═══ Selected passage
Figure 1. Inhibition of constitutively active TAM channels by GSK‐7975A.

A, mean recordings of Mn²⁺‐induced Fura‐2 fluorescence quench in store‐replete HEK‐293T cells transiently expressing ORAI1‐WT, ‐V107M or ‐T184M, treated or not with 10 μm GSK‐7975A. Mn²⁺ (500 μm) was added to the Ca²⁺ recording solution when indicated (arrow) and the quench rate assessed at the isosbestic point of Fura‐2 (360 nm). B, statistical evaluation of the quench rates. Data are means ± 95% CI of 96–231 cells from 2 independent experiments. C, representative Fura‐2 ratio fluorescence responses evoked by readmitting Ca²⁺ to thapsigargin (Tg)‐treated HEK‐293T cells co‐expressing STIM1 and ORAI1‐WT, ‐V107M or ‐T184M, treated or not with 10 μm GSK‐7975A. D, statistical evaluation of the Ca²⁺ influx rates, assessed by measuring the slope of the response in C. Data are means ± 95% CI of 14–54 cells from 3 independent experiments. E, mean recordings of Mn²⁺‐induced Fura‐2 quench in store‐replete human primary myoblasts transiently expressing ORAI1‐WT, ‐V107M or ‐T184M, treated or not with 10 μm GSK‐7975A. F, statistical evaluations of the quench rates. Data are means ± 95% CI of 21–54 cells from 3 independent experiments. In B, D and F, the two‐tailed Kruskal–Wallis test with Dunn's correction was used to show statistical differences between treated and untreated groups (^**** P ≤ 0.0001, ^** P ≤ 0.01) or between the WT and each of the mutated ORAI1 in treated or untreated conditions (§P ≤ 0.0001, ‡P ≤ 0.001, †P ≤ 0.01). G, GSK‐7975A dose–response curves of normalized constitutive Ca²⁺ entry in populations of HEK‐293T cells transfected with the TAM‐associated ORAI1‐G98S, ‐V107M, ‐L138F, ‐T184M and ‐P245L. Ca²⁺ levels were assessed with Calcium 5 in a plate reader, as described in Methods. H, half‐inhibitory concentration (IC₅₀) of the constitutive Ca²⁺ entry through the mutated ORAI1 channels shown in G. Data are means ± 95% CI of 2–3 independent plates (12–18 wells).
══════
═══ Records shown
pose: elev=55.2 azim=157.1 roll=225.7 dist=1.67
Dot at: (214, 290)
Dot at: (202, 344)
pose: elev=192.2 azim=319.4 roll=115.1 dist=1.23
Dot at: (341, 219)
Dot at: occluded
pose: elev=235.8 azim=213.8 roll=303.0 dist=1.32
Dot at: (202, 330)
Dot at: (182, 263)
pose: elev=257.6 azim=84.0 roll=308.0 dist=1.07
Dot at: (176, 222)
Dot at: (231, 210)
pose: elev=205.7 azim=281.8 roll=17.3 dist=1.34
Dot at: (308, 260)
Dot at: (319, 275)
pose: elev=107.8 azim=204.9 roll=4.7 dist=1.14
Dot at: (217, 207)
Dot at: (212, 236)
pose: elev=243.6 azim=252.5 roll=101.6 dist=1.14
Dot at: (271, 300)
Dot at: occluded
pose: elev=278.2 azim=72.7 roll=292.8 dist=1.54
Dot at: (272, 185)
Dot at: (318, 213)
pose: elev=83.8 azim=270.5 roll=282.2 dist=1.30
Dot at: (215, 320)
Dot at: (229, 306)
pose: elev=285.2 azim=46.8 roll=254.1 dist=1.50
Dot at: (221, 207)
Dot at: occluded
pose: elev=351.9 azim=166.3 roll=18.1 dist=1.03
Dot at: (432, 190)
══════
• **Required actions**:
A) In the figure legend, what was the two-tailed Kruskal–Wallis test with Dunn's correction used for in panels B, D and F?
B) Answer these questions from the figure legend:
(i) What concentration of Mn²⁺ was added to the Ca²⁺ recording solution?
(ii) What was used to assess Ca²⁺ levels in the plate reader for the dose–response curves in G?
(iii) How many independent experiments produced the data in F?

• **Responses per task**:
A) It was used to show statistical differences between treated and untreated groups. It also showed differences between the WT and each mutated ORAI1, under both treated and untreated conditions.

B)
(i) 500 μm
(ii) Calcium 5
(iii) 3